The constitutive element of many of Crighton’s illustrations is the brick, usually of the reddish, ochre hue of late 19th- and early 20th-century construction practices in central Canada. This motif lends a unifying feeling to his work and permits him to make unexpected collages with buildings that are not in reality adjacent to one another. 

It is remarkable that these drawings evoke the cultural life of urban spaces without the everyday hustle and bustle of people on streets and in front of buildings. They are like that perfect photo that one awaits when a crowd thins and disappears.  But the images are not unpeopled; we, the viewers, are assumed, built into the artistic exchange. 

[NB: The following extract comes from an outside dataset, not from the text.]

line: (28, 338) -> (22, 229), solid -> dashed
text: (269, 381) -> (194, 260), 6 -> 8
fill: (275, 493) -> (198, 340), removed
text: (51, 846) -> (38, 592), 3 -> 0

These images, and the buildings depicted, are for audiences to admire, and they improve with time as they move indelibly from chronicle to nostalgia. In the process, they become part of our collective memory, commemorations of moments already experienced, or aspirational and vicarious glimpses into the potentials of the urban landscape.

Crighton’s illustrations impart an aura that conjures up the awe a bystander and citizen can feel at the architectural magnificence of their surroundings. Quotidian structures such as houses and mansions are striking once rendered as art. A series of theatre marquees reflect a love of musical performances and live theatre. Images of municipal or university buildings show the power vested in community structures. 

Crighton brings a steady hand and a creative eye to his illustration practice. Detailed and precise, the images he produces look like animated photographs. This animating spirit is present in two ways: on the one hand, there is a comic strip like dimension to this work. It is “popular art” that recuperates the work of the illustrator into artistic practice.

On the other hand, his animating style also breathes life into inert structures. It lights them, warms them, dramatizes them, and memorializes them. It is no wonder that part of Crighton’s livelihood is made from commissions, and, in some cases, specifically of homes that people are leaving. 

For the “locals” who are interpellated by the scenes — be they of Toronto, Orillia, or Bracebridge — these images are nostalgic reflections of lives lived. They are a visual equivalent of a hit song from times gone by; we can find ourselves in their timbre. For those from outside who discover these remarkable illustrations, they represent the enchantment of a close encounter with the local. They are slices of life, a deep drink from the well.

This work evokes nostalgia. And yearning. It is wistful, yet desirous. It is playful and artistic. And it is breathtakingly straightforward, a reflection of time standing still, of the bones of cities revealed.

Michael Hoechsmann is a professor at Lakehead University, Orillia.